An unprecedented trade agreement is being negotiated between the European Union (EU) and the United States (US).
The proclaimed aim of the proposed Trans-Atlantic Trade and Investment Partnership (TTIP) is to increase trade between the two trading blocs through the minimization of technical barriers to trade (TBTs). According to economic estimates used by the European Commission, the chemicals sector would be the second biggest beneficiary of “full liberalization” through TTIP.1 For over a decade, the US government and the chemical industry have claimed that EU chemicals legislation is a major barrier to trade, due, in part, to the deep divergence in levels of protection afforded by the regulatory regimes in the two trading blocs.2
In advance of the December 2013 round of EU-US trade negotiations, the trans-Atlantic chemical industry secretly proposed draft text on regulatory co-operation for negotiators to consider including in TTIP.

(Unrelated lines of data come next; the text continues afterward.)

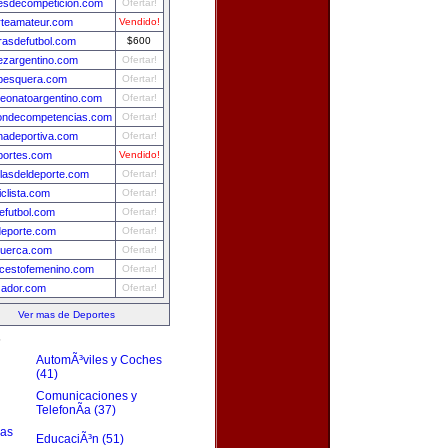
esdecompeticion.com
Ofertar!
rteamateur.com
Vendido!
asdefutbol.com
$600
ezargentino.com
Ofertar!
pesquera.com
Ofertar!
eonatoargentino.com
Ofertar!
iondecompetencias.com
Ofertar!
nadeportiva.com
Ofertar!
portes.com
Vendido!
llasdeldeporte.com
Ofertar!
iclista.com
Ofertar!
futbol.com
Ofertar!
deporte.com
Ofertar!
tuerca.com
Ofertar!
cestofemenino.com
Ofertar!
zador.com
Ofertar!
Ver mas de Deportes
s
AutomÃ³viles y Coches
(41)
Comunicaciones y
TelefonÃ­a (37)
zas
EducaciÃ³n (51)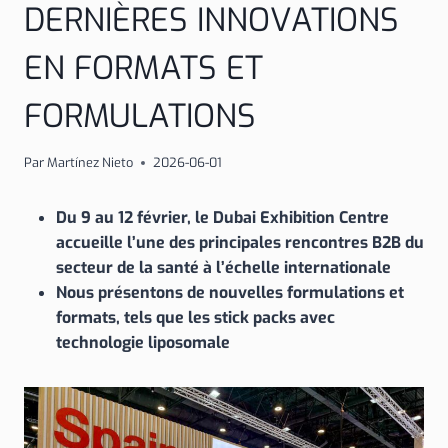
DERNIÈRES INNOVATIONS
EN FORMATS ET
FORMULATIONS
Par
Martínez Nieto
2026-06-01
Du 9 au 12 février, le Dubai Exhibition Centre
accueille l’une des principales rencontres B2B du
secteur de la santé à l’échelle internationale
Nous présentons de nouvelles formulations et
formats, tels que les stick packs avec
technologie liposomale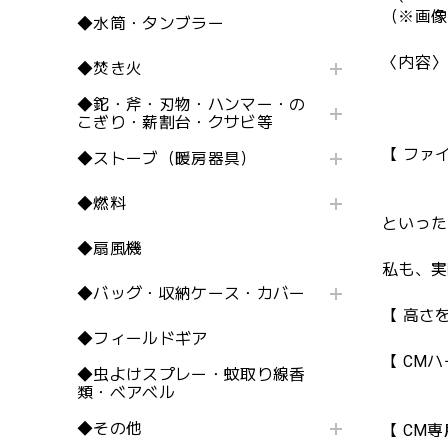
（※画像
◆水筒・タンブラー
〈内容〉
◆焚き火
・CM
◆鉈・斧・刃物・ハンマー・の
こぎり・薪割台・クサビ等
【 ファ
◆ストーブ（暖房器具）
◆燃料
といった
◆扇風機
私も、実
◆バッグ・収納ケース・カバー
【 高さ
◆フィールドギア
【 CM
◆虫よけスプレー・蚊取り線香
類・ベアベル
◆その他
【 CM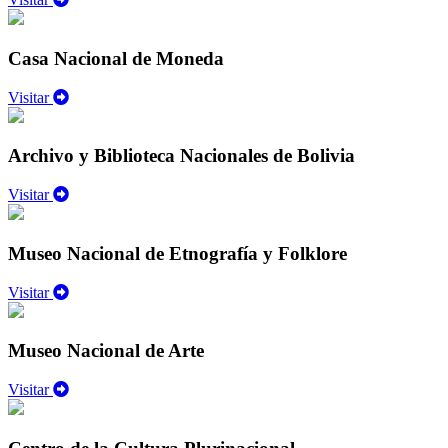
Casa Nacional de Moneda
Visitar
Archivo y Biblioteca Nacionales de Bolivia
Visitar
Museo Nacional de Etnografía y Folklore
Visitar
Museo Nacional de Arte
Visitar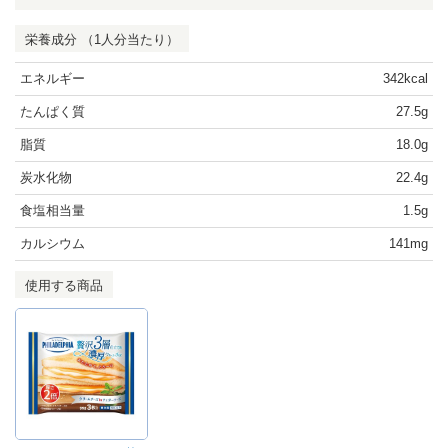
栄養成分 （1人分当たり）
エネルギー
342kcal
たんぱく質
27.5g
脂質
18.0g
炭水化物
22.4g
食塩相当量
1.5g
カルシウム
141mg
使用する商品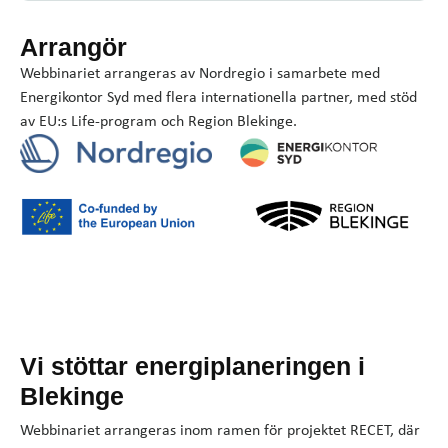
Arrangör
Webbinariet arrangeras av Nordregio i samarbete med
Energikontor Syd med flera internationella partner, med stöd
av EU:s Life-program och Region Blekinge.
Vi stöttar energiplaneringen i
Blekinge
Webbinariet arrangeras inom ramen för projektet RECET, där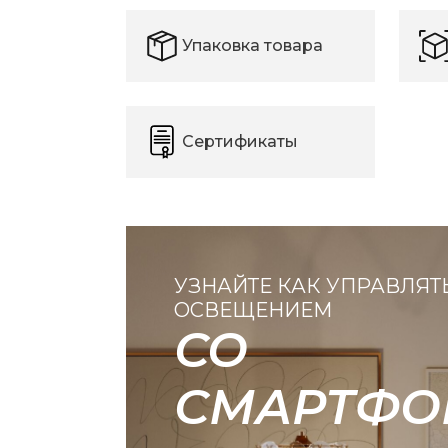
Упаковка товара
Сертификаты
УЗНАЙТЕ КАК УПРАВЛЯТ
ОСВЕЩЕНИЕМ
СО
СМАРТФО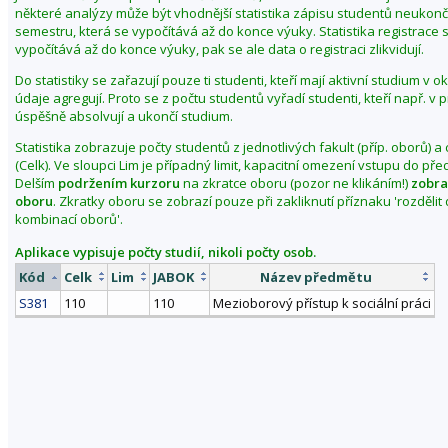
některé analýzy může být vhodnější statistika zápisu studentů neuko
semestru, která se vypočítává až do konce výuky. Statistika registrace 
vypočítává až do konce výuky, pak se ale data o registraci zlikvidují.
Do statistiky se zařazují pouze ti studenti, kteří mají aktivní studium v 
údaje agregují. Proto se z počtu studentů vyřadí studenti, kteří např. v
úspěšně absolvují a ukončí studium.
Statistika zobrazuje počty studentů z jednotlivých fakult (příp. oborů) a
(Celk). Ve sloupci Lim je případný limit, kapacitní omezení vstupu do př
Delším
podržením kurzoru
na zkratce oboru (pozor ne klikáním!)
zobra
oboru
. Zkratky oboru se zobrazí pouze při zakliknutí příznaku 'rozděli
kombinací oborů'.
Aplikace vypisuje počty studií, nikoli počty osob.
Kód
Celk
Lim
JABOK
Název předmětu
S381
110
110
Mezioborový přístup k sociální práci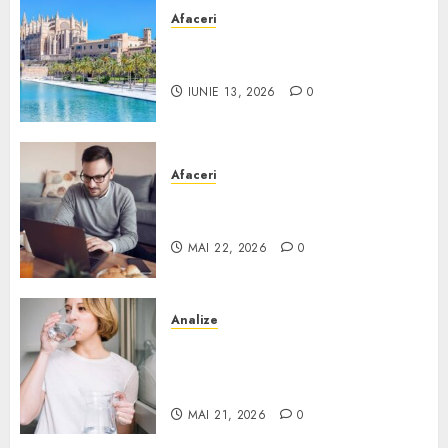
Afaceri
Ce poți face în Mallorca în
afară de plajă
IUNIE 13, 2026
0
Afaceri
Cum alegi o locuință dacă
lucrezi de acasă?
MAI 22, 2026
0
Analize
Apa de rețea și apa de foraj:
diferențe și când ai nevoie de
filtrare sau tratare
MAI 21, 2026
0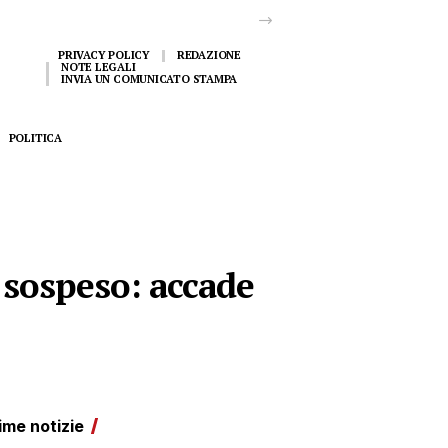
PRIVACY POLICY
REDAZIONE
NOTE LEGALI
INVIA UN COMUNICATO STAMPA
POLITICA
t sospeso: accade
ime notizie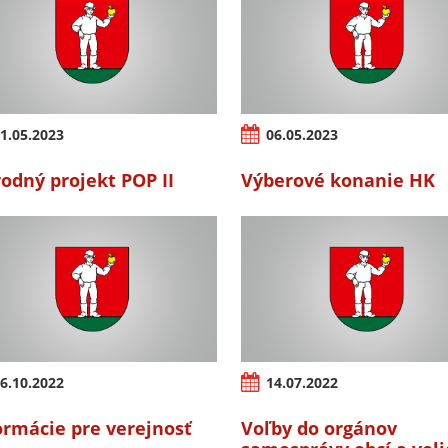
1.05.2023
06.05.2023
odný projekt POP II
Výberové konanie HK
6.10.2022
14.07.2022
ormácie pre verejnosť
Voľby do orgánov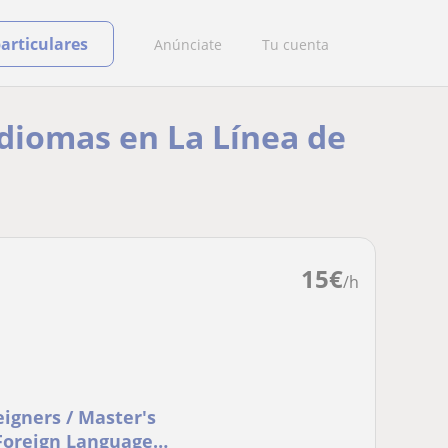
particulares
Anúnciate
Tu cuenta
idiomas en La Línea de
15
€
/h
eigners / Master's
 Foreign Language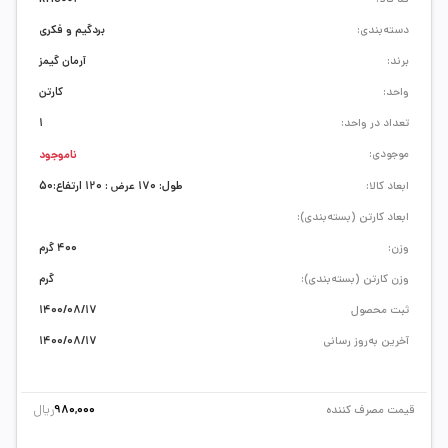
دسته‌بندی:
بردگیم و فکری
برند:
آرمان گیمز
واحد:
کارتن
تعداد در واحد:
1
موجودی:
ناموجود
ابعاد کالا:
طول: 170 عرض : 120 ارتفاع:50
ابعاد کارتن (بسته‌بندی):
وزن:
400 گرم
وزن کارتن (بسته‌بندی):
گرم
ثبت محصول
1400/08/17
آخرین به‌روز رسانی
1400/08/17
ریال
قیمت مصرف کننده
980,000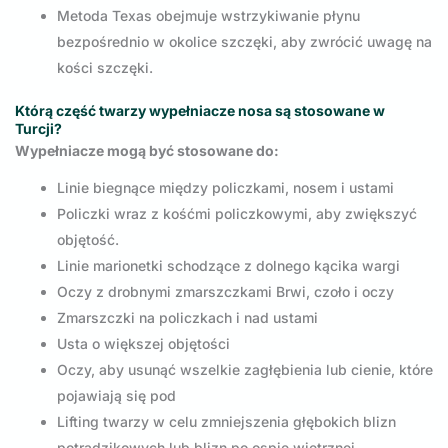
Metoda Texas obejmuje wstrzykiwanie płynu
bezpośrednio w okolice szczęki, aby zwrócić uwagę na
kości szczęki.
Którą część twarzy wypełniacze nosa są stosowane w
Turcji?
Wypełniacze mogą być stosowane do:
Linie biegnące między policzkami, nosem i ustami
Policzki wraz z kośćmi policzkowymi, aby zwiększyć
objętość.
Linie marionetki schodzące z dolnego kącika wargi
Oczy z drobnymi zmarszczkami Brwi, czoło i oczy
Zmarszczki na policzkach i nad ustami
Usta o większej objętości
Oczy, aby usunąć wszelkie zagłębienia lub cienie, które
pojawiają się pod
Lifting twarzy w celu zmniejszenia głębokich blizn
potrądzikowych lub blizn po ospie wietrznej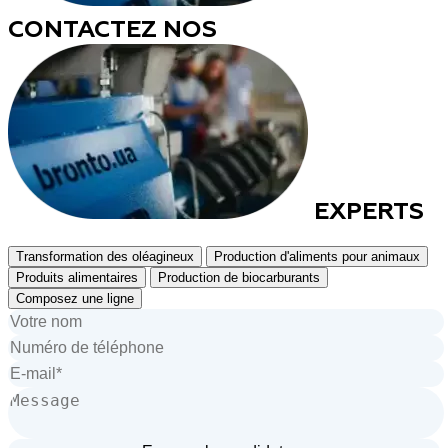
CONTACTEZ NOS
EXPERTS
Transformation des oléagineux
Production d'aliments pour animaux
Produits alimentaires
Production de biocarburants
Composez une ligne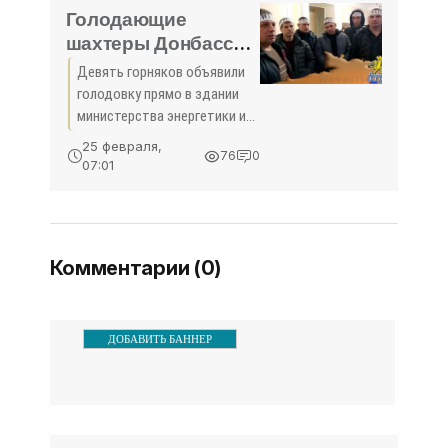
избили,
Голодающие
шахтеры Донбасса:
При Януковиче мы
Девять горняков объявили
получали в пять раз
голодовку прямо в здании
больше -
министерства энергетики и
«Экономика Крыма»
угольной промышленности
25 февраля,
76
0
Украины в Киеве. Это
07:01
шахтеры госпредприятия
«Селидовуголь» — они
специально прибыли в Киев,
чтобы
Комментарии (0)
ДОБАВИТЬ БАННЕР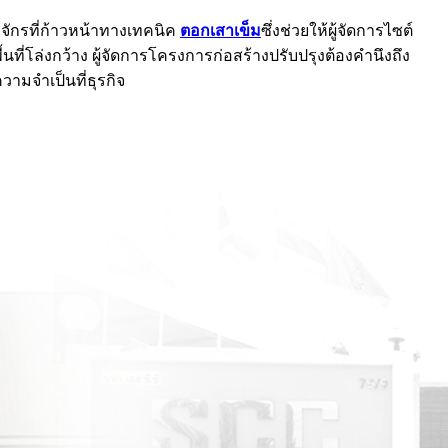
งจักรที่ก้าวหน้าทางเทคนิค
ตอกเสาเข็ม
ซึ่งช่วยให้ผู้จัดการไซต์
ที่โล่งกว้าง ผู้จัดการโครงการก่อสร้างปรับปรุงต้องคำนึงถึง
วามจำเป็นที่ธุรกิจ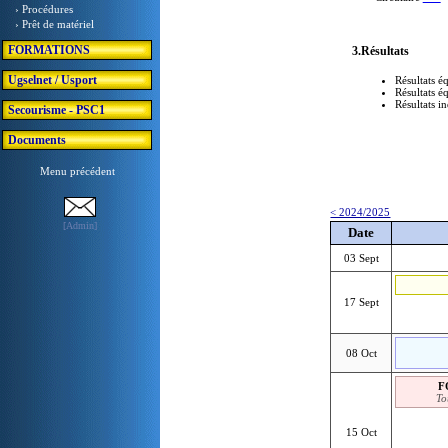
› Procédures
› Prêt de matériel
FORMATIONS
3.Résultats
Ugselnet / Usport
Résultats é
Résultats é
Résultats i
Secourisme - PSC1
Documents
Menu précédent
< 2024/2025
[Admin]
Date
03 Sept
17 Sept
08 Oct
F
To
15 Oct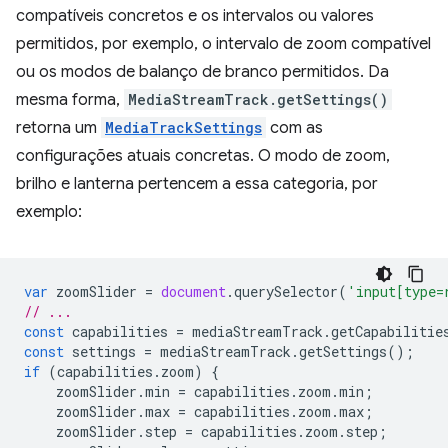
compatíveis concretos e os intervalos ou valores
permitidos, por exemplo, o intervalo de zoom compatível
ou os modos de balanço de branco permitidos. Da
mesma forma,
MediaStreamTrack.getSettings()
retorna um
MediaTrackSettings
com as
configurações atuais concretas. O modo de zoom,
brilho e lanterna pertencem a essa categoria, por
exemplo:
var
zoomSlider
=
document
.
querySelector
(
'input[type=
// ...
const
capabilities
=
mediaStreamTrack
.
getCapabilitie
const
settings
=
mediaStreamTrack
.
getSettings
();
if
(
capabilities
.
zoom
)
{
zoomSlider
.
min
=
capabilities
.
zoom
.
min
;
zoomSlider
.
max
=
capabilities
.
zoom
.
max
;
zoomSlider
.
step
=
capabilities
.
zoom
.
step
;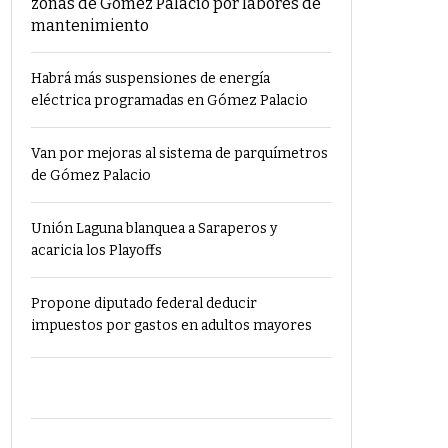
zonas de Gómez Palacio por labores de
mantenimiento
Habrá más suspensiones de energía
eléctrica programadas en Gómez Palacio
Van por mejoras al sistema de parquímetros
de Gómez Palacio
Unión Laguna blanquea a Saraperos y
acaricia los Playoffs
Propone diputado federal deducir
impuestos por gastos en adultos mayores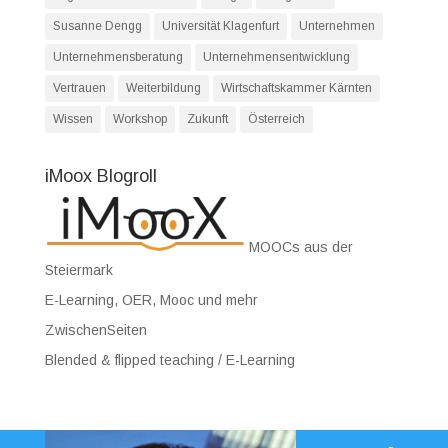
Susanne Dengg
Universität Klagenfurt
Unternehmen
Unternehmensberatung
Unternehmensentwicklung
Vertrauen
Weiterbildung
Wirtschaftskammer Kärnten
Wissen
Workshop
Zukunft
Österreich
iMoox Blogroll
MOOCs aus der
Steiermark
E-Learning, OER, Mooc und mehr
ZwischenSeiten
Blended & flipped teaching / E-Learning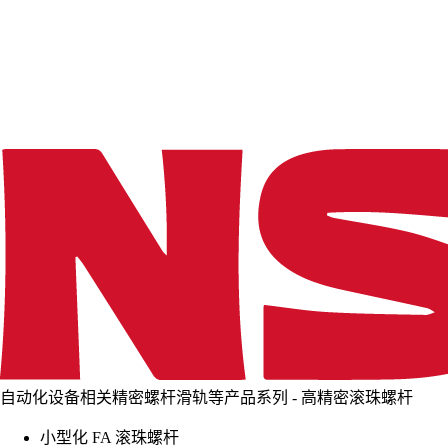
d
i
n
g
.
.
.
自动化设备相关精密螺杆滑轨等产品系列 - 高精密滚珠螺杆
小型化 FA 滚珠螺杆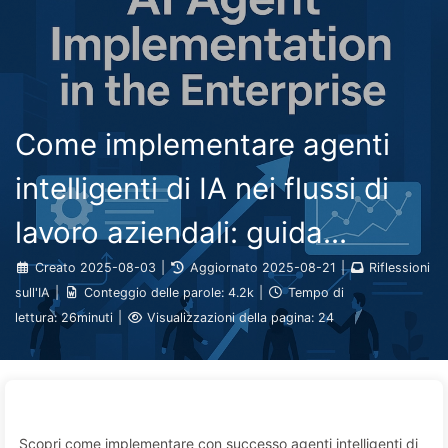
Ricerca
Home
Archivi
Tag
Categorie
Il Percorso verso la Trasformazione dell'IA
Link
Informazioni
🇮🇹 Italiano
Come implementare agenti
intelligenti di IA nei flussi di
lavoro aziendali: guida
completa al 2025 — Imparare
Creato
2025-08-03
|
Aggiornato
2025-08-21
|
Riflessioni
sull'IA
|
Conteggio delle parole:
4.2k
|
Tempo di
lentamente l'IA 166
lettura:
26minuti
|
Visualizzazioni della pagina:
24
Scopri come implementare con successo agenti intelligenti di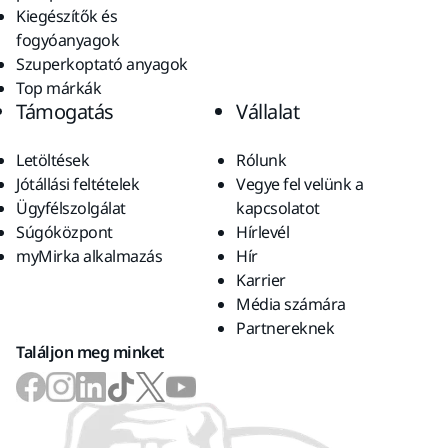
Kiegészítők és
fogyóanyagok
Szuperkoptató anyagok
Top márkák
Támogatás
Vállalat
Letöltések
Rólunk
Jótállási feltételek
Vegye fel velünk a
Ügyfélszolgálat
kapcsolatot
Súgóközpont
Hírlevél
myMirka alkalmazás
Hír
Karrier
Média számára
Partnereknek
Találjon meg minket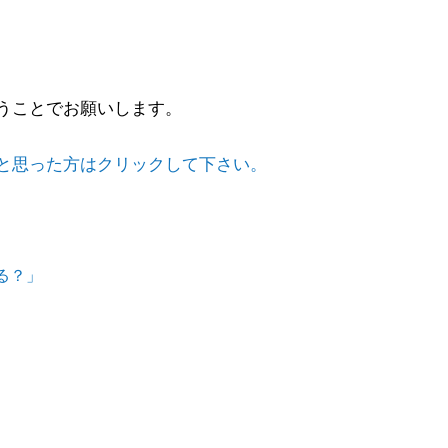
うことでお願いします。
と思った方はクリックして下さい。
なる？」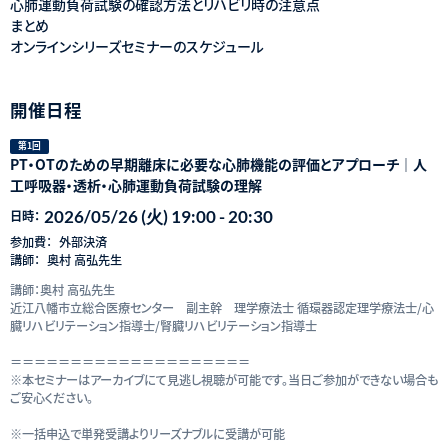
心肺運動負荷試験の確認方法とリハビリ時の注意点
まとめ
オンラインシリーズセミナーのスケジュール
開催日程
第1回
PT・OTのための早期離床に必要な心肺機能の評価とアプローチ｜人
工呼吸器・透析・心肺運動負荷試験の理解
2026/05/26 (火) 19:00 - 20:30
日時：
参加費：
外部決済
講師：
奥村 高弘先生
講師：奥村 高弘先生
近江八幡市立総合医療センター 副主幹 理学療法士 循環器認定理学療法士/心
臓リハビリテーション指導士/腎臓リハビリテーション指導士
＝＝＝＝＝＝＝＝＝＝＝＝＝＝＝＝＝＝＝＝
※本セミナーはアーカイブにて見逃し視聴が可能です。当日ご参加ができない場合も
ご安心ください。
※一括申込で単発受講よりリーズナブルに受講が可能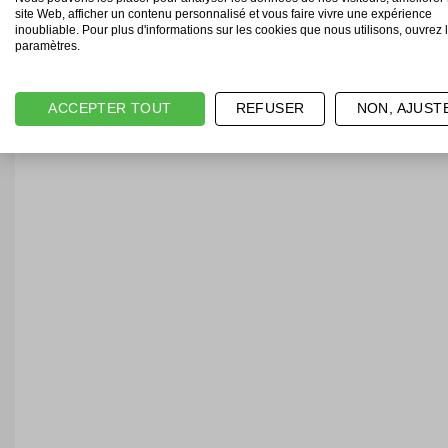
site Web, afficher un contenu personnalisé et vous faire vivre une expérience
inoubliable. Pour plus d'informations sur les cookies que nous utilisons, ouvrez 
paramètres.
ACCEPTER TOUT
REFUSER
NON, AJUST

The joint proposal by the American Chemistry Council (ACC) and the European Chemical Industry Council (CEFIC) seeks to use TTIP as a mechanism to “address the potential non-tariff barriers that can arise from discordant regulatory measures”. While this may appear to be a reasonable aim on its surface, closer study of the proposal strongly suggests different motivations – to exploit regulatory differences between the two parties to slow regulatory developments at all levels, prevent the regulation of endocrine disrupting chemicals (EDCs) and obstruct efforts to promote substitution of all harmful substances with safer alternatives. Industry’s suggestion that its proposed “improvements” purport to involve no changes in the underlying statutory or regulatory requirements in either jurisdiction are, at best, wildly implausible and, at worst, deeply disingenuous.